The House of Silk (Sherlock Holmes)
The House of Silk (Sherlock Holmes) avatar

The House of Silk
THE GAME'S AFOOT . . . It is November 1890 and London is gripped by a merciless winter. Sherlock Holmes and Dr Watson are enjoying tea by the fire when an agitated gentleman arrives unannounced at 221b Baker Street. He begs Holmes for help, telling the unnerving story of a scar-faced man with piercing eyes who has stalked him in recent weeks. Intrigued, Holmes and Watson find themselves swiftly drawn into a series of puzzling…

This is Horowitz’s first dive into the world of Sherlock Holmes. It was also the first Holmes book sanctioned by the Conan Doyle estate.

As this was my first time delving in to the world of Sherlock Holmes on paper I couldn’t think of a better way to be introduced. The book opens in 1915, Holmes is long dead,  and Watson recounts the story of Holmes’ most shocking case that couldn’t be revealed until now ‘The Case Of The Flat Cap’. Hired by a gent named Carstairs after the murder of one of his clients and the destruction of paintings at his gallery by Irish thugs

Holmes uses his gang of ‘irregulars’ to track down the gang to a hotel where one of the irregulars (Ross) is brutally murdered. The detectives then follow the breadcrumbs until they come across the mysterious House Of Silk. During the story Watson spends time with a mysterious stranger who expertly manipulates Holmes throughout the book. The stranger’s motives are unclear except he need Holmes to rid the world of ‘The House Of Silk’.

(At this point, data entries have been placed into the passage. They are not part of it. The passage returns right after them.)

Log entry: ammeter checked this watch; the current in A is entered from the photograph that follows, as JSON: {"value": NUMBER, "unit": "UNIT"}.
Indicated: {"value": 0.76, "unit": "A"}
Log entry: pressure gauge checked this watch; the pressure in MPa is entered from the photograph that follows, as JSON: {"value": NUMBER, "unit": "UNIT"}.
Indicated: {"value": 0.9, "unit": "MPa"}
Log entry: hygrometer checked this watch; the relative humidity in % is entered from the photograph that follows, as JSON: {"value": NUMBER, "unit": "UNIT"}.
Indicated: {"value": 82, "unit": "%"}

The story is well crafted and is a true mystery but most of all there is a sense of fun between the two main characters. I also loved one of the ‘BIG’ revelations later in the book. Horowitz’s take on the characters of Holmes and Watson felt authentic and certainly follows what we know of these literary legends. Personally I couldn’t find a fault with the book.

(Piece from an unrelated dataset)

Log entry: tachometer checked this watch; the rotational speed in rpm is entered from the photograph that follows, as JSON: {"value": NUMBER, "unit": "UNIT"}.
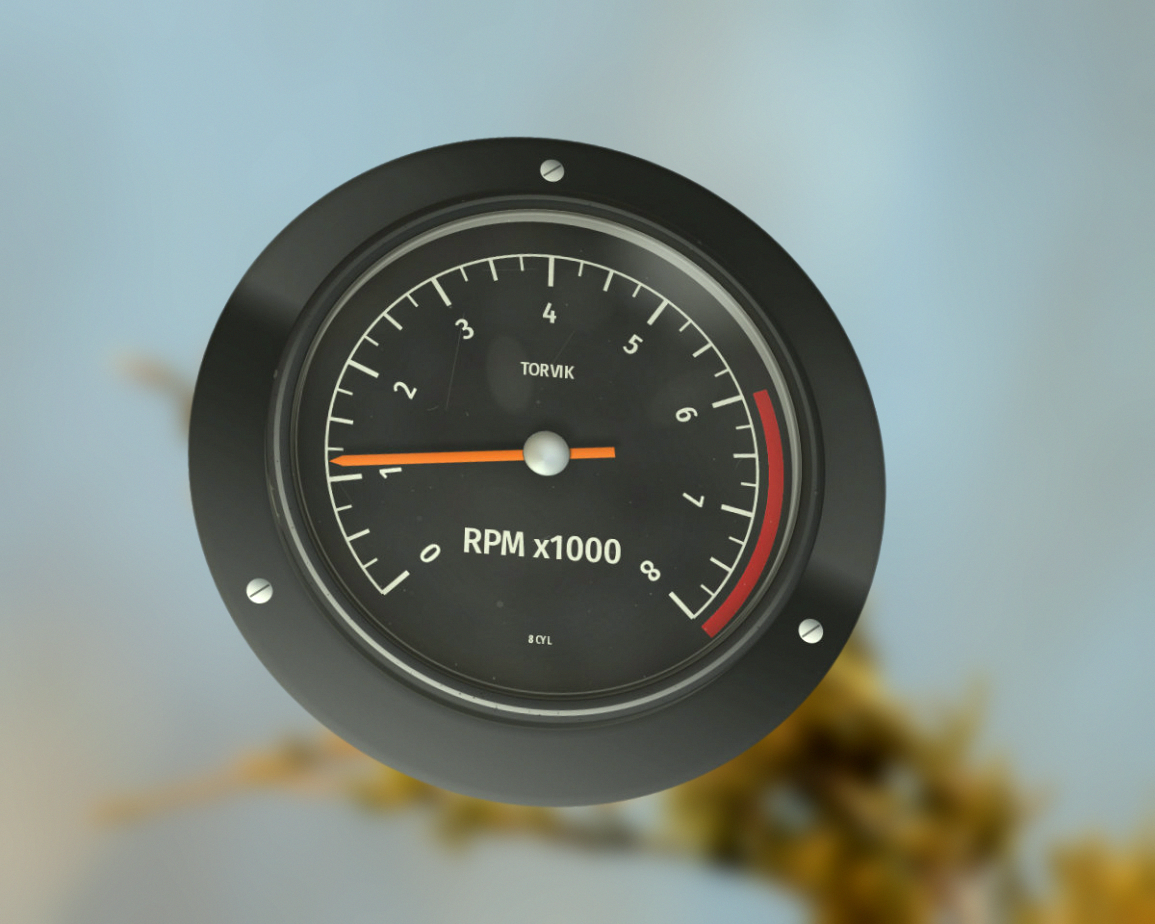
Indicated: {"value": 1125, "unit": "rpm"}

I know other reviewers have taken issue with timing’s and some character traits not consistent with the Conan Doyle version. But I think we must forgive these transgressions. After all the book has been sanctioned by the estate. It will also introduce new readers (like me) into the world of Holmes and Watson and that can only be a good thing.

I am already a HUGE fan of Horowitz’s so I was somewhat surprised to find he had written not one but two Holmes books. He is more well known for his Alex Rider series and as the creator of Foyles War. He has also written two James Bond books sanctioned by the Broccoli estate.

In short If you are already a fan or if you have been wanting to delve into the world of Sherlock Holmes you couldn’t ask for a better introduction.